When choosing a hosting provider, don’t forget to think about one important factor: Location, Location, Location.
Where your server is located could have a major effect on the efficiency and future of your website. When thinking of where to purchase hosting for your site, it’s important that you consider where your server will be located. A hosting provider should have global communication connections, access to your target market and a handle on what factors in to optimal server location regions.
Before you read on, you should understand a little about web infrastructure:
The Internet is really just a web (hence the name ‘worldwide web’) of interconnected networks. When information is requested from a server (as in loading a site or webpage), it has to travel from your server to a hosting network and then to a few other networks for the data to be exchanged. This is why location is so important: your hosting provider needs to be close to a reliable network for you to get a fast connection that will perform better for your target market.
In addition to a good location, your server should be housed in a data center that has highly advanced technology and a team of experts. Another must is an advanced cooling system that will balance the workload of multiple servers working overtime. If a center is managed properly, the chances of your website failing or loading slowly are much slimmer.
Some Factors to Think About:
A server should be located in an environmentally low-risk area for a number of reasons. Extremely cold weather is often not a problem, as a network of servers needs to be kept cool; however, an area with extreme weather is not an ideal place for a data center.
Earthquakes, hurricanes, floods, and tornados can pose a huge risk to a number of sites hosted in a risky area. That’s not to say risky areas do not have data centers, though. Remember hurricane Sandy? Data centers around the northeast were effected by the storm, causing great unrest in the hosting industry and many down websites.
Legal and Political
Every different region (or country) has it’s own unique security, privacy and freedom of speech laws. Keep this in mind as you’re choosing who to host your site with. In certain international areas, some content might be against the law. In China, for example, there are extensive limits to what can be made available to the public. Just keep your target market in mind at all times.

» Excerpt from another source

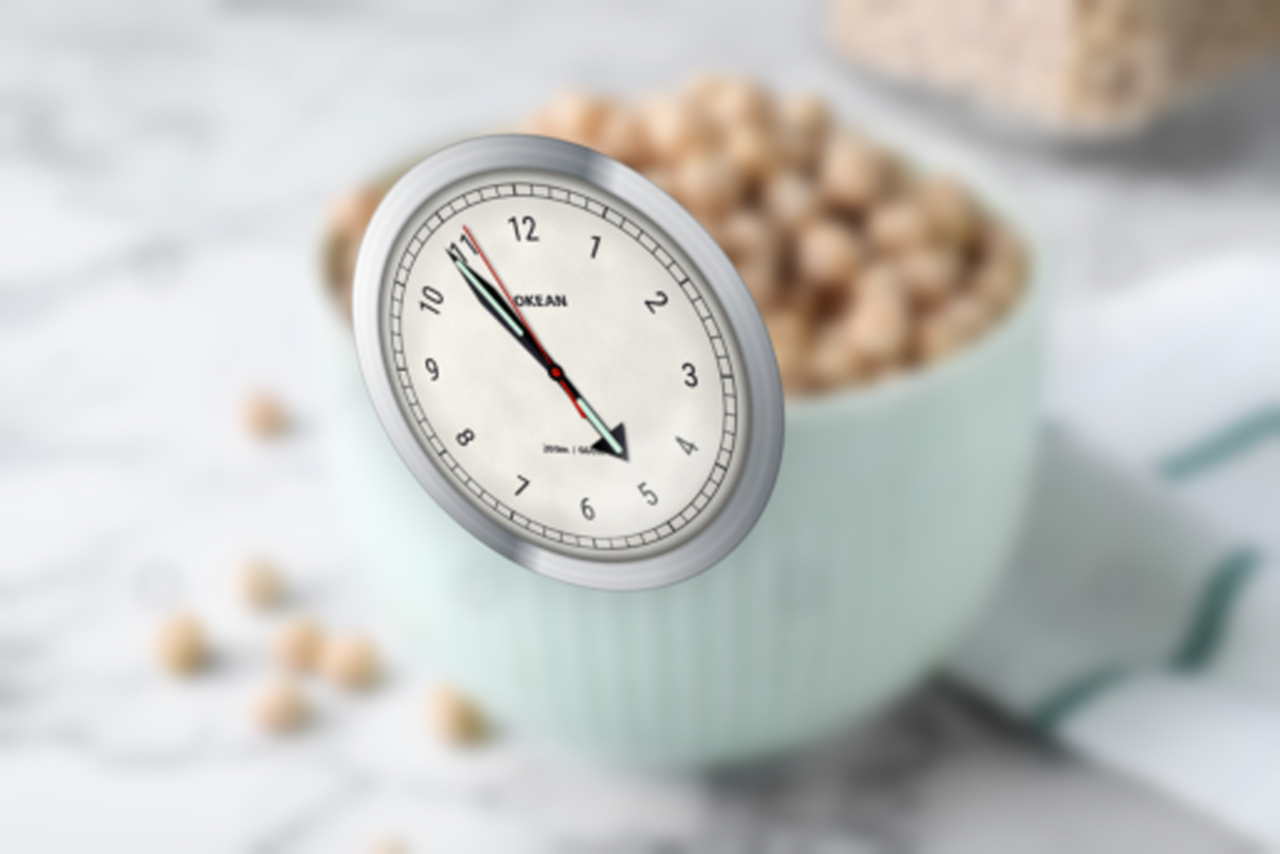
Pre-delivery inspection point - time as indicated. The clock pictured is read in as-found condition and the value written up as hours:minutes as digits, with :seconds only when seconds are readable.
4:53:56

Also know that in the U.S. the Patriot Act enforces the fact that servers can be confiscated and inspected as evidence. If you have content that you want to disseminate beyond a local market, do a bit of research to see what’s ok for the areas you’re targeting. Your hosting provider can also give you some helpful international advice.
The price of the hosting package you select will be influenced by the energy costs and rate of exchange in the location your server is housed in.
Energy costs in Canada are way lower than in the U.S.; however, if you go with a more expensive New York based server, you’ll be closer to major networks of communication–and that’s often better for your online content distribution. If the exchange rate happens to be better in the U.S. at the time, then that’s another factor to think about.
Server Location for SEO
Google and other search engines determine your server location when indexing your site for a certain regional market or language category.
Your server location is essentially a clue regarding your site’s intended audience and search engines will definitely pick up on that. That’s why it’s so important to consider hosting your site on a server (or in a data center) that’s within range of the demographics you’re trying to target. Proximity to your market should be considered by both you and your hosting provider.
If you have an international site, it’s best to have it hosted in a number of international locations. This way you’ll reach the full potential of your site’s target market.
Cloud Providers and Server Proximity
Cloud providers have servers many miles away from where you or your business operates, and it’s likely that these servers are also miles away from your customer base. Simple tasks like sending e-mails or updating social media might not be a big deal; however more involved data operations might go through at much slower speeds of performance.
Look for a cloud provider that has servers dispersed geographically which hold the same data. For example, if you have a wide target market, you’ll probably want one in New York as well as in London in order to reach a broad audience with very little site latency. If you can’t find a provider that offers such a service, you’re better off picking one that’s in close proximity to you.
Choosing a Good Provider
Lastly, integral to your site’s success is the caliber of hosting provider you decide to go with. Make sure to have a conversation with hosting companies about all of the locational factors mentioned above. That way, you can cross-check your potential provider for their knowledge of the industry as well as their servers’ proximity to your center of operations and target market.